*** Block opens ***

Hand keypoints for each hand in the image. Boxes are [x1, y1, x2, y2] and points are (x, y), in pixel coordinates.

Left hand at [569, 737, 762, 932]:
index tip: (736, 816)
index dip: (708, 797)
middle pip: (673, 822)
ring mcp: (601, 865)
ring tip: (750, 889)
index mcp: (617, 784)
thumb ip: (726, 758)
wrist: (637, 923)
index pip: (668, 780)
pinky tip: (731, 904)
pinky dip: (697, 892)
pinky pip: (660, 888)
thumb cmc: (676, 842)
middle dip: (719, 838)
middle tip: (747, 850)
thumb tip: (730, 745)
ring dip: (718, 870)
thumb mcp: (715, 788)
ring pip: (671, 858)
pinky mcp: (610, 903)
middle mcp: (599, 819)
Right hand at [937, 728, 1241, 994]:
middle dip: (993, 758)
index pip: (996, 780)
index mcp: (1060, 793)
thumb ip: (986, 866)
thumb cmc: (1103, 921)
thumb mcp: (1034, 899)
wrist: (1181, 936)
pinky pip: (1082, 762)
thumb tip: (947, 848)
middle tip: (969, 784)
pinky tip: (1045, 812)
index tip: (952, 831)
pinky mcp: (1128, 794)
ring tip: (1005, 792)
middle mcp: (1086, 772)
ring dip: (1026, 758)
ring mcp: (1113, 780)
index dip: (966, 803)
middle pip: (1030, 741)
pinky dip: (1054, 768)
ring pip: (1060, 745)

*** Block closes ***
*** Block opens ***

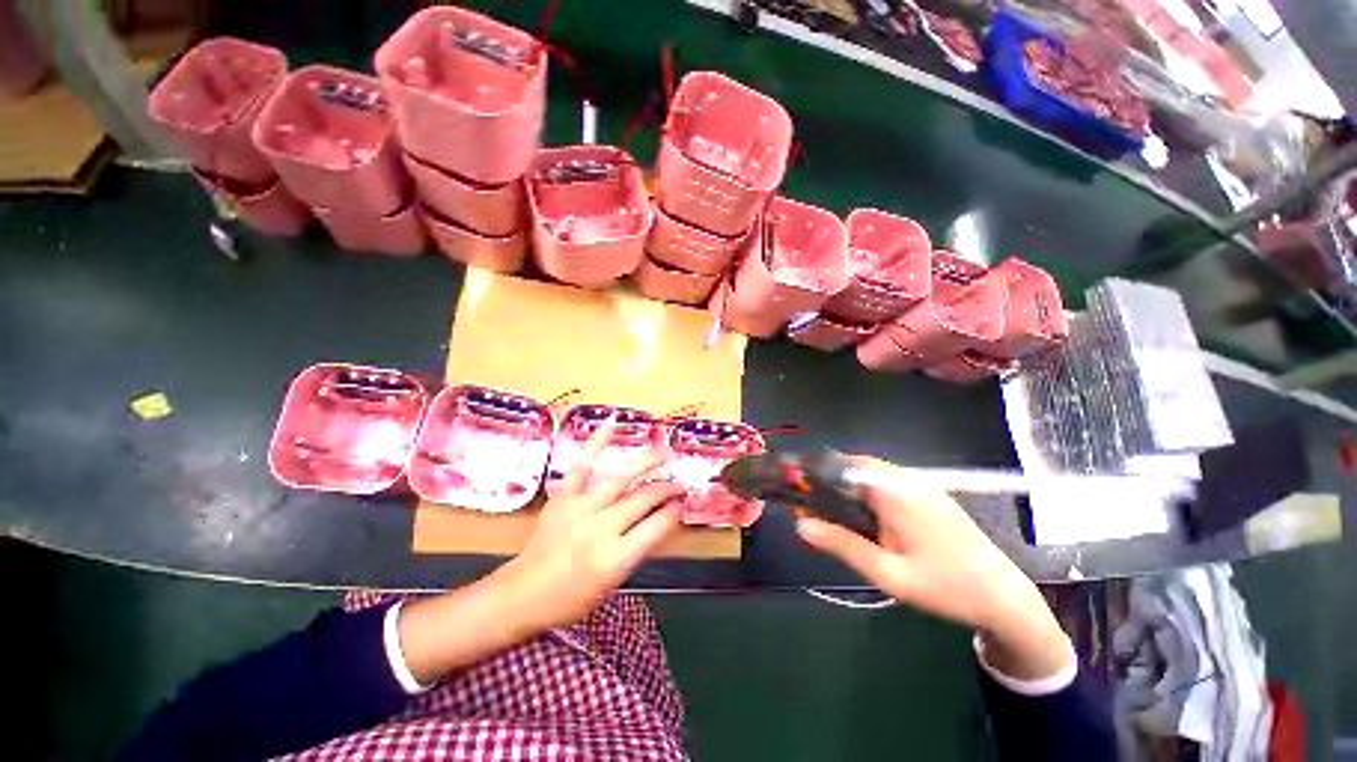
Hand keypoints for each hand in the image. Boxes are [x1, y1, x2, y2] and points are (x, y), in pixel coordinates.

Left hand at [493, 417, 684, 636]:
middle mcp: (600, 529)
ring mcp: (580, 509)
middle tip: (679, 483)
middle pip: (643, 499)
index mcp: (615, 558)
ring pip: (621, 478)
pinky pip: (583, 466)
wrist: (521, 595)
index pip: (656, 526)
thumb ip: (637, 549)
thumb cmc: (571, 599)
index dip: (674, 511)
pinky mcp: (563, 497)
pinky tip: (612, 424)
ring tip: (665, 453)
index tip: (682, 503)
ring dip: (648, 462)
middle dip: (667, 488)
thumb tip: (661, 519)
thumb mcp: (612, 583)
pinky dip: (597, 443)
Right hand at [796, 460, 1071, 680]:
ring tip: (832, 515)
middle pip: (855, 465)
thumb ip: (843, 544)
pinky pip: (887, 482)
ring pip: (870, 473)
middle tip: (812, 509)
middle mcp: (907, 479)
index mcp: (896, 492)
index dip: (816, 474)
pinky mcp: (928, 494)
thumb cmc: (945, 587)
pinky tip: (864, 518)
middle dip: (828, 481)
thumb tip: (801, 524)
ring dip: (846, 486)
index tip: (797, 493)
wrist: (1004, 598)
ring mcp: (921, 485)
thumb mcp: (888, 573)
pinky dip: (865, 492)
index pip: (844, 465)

*** Block closes ***
*** Block opens ***

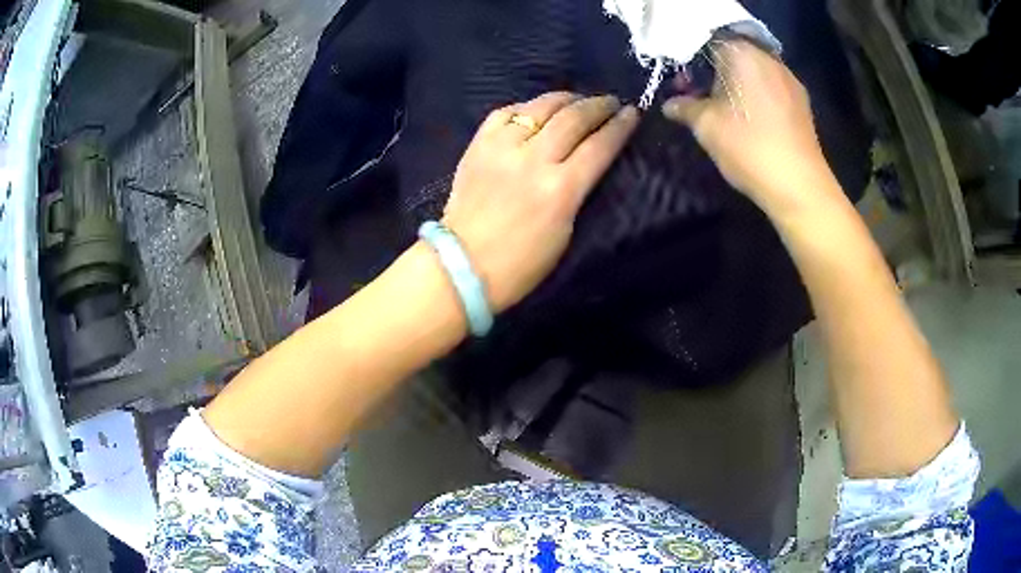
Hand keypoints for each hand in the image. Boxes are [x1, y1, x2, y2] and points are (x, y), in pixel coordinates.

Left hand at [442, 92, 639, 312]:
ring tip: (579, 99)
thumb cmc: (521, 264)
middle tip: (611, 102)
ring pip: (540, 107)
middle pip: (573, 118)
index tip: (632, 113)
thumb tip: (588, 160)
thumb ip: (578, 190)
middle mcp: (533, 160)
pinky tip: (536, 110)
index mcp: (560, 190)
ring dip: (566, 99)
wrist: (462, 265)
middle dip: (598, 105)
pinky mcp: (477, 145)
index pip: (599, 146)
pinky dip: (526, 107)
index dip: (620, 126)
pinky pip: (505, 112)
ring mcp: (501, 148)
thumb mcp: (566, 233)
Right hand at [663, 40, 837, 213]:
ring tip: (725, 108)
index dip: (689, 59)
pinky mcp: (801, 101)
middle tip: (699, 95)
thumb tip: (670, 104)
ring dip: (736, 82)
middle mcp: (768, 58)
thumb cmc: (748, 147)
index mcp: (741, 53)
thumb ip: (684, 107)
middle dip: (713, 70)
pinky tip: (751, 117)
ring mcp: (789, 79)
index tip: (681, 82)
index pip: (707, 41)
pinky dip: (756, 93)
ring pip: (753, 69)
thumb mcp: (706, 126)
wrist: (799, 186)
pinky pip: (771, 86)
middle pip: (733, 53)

*** Block closes ***

= What this task involves =
For the listing above, print only the lines starting at the line containing "ring dip: (846, 486)" and ending at the line containing "index pip: (844, 465)", exactly, both included.

= Expected answer =
ring dip: (846, 486)
index tip: (797, 493)
wrist: (1004, 598)
ring mcp: (921, 485)
thumb mcp: (888, 573)
pinky dip: (865, 492)
index pip: (844, 465)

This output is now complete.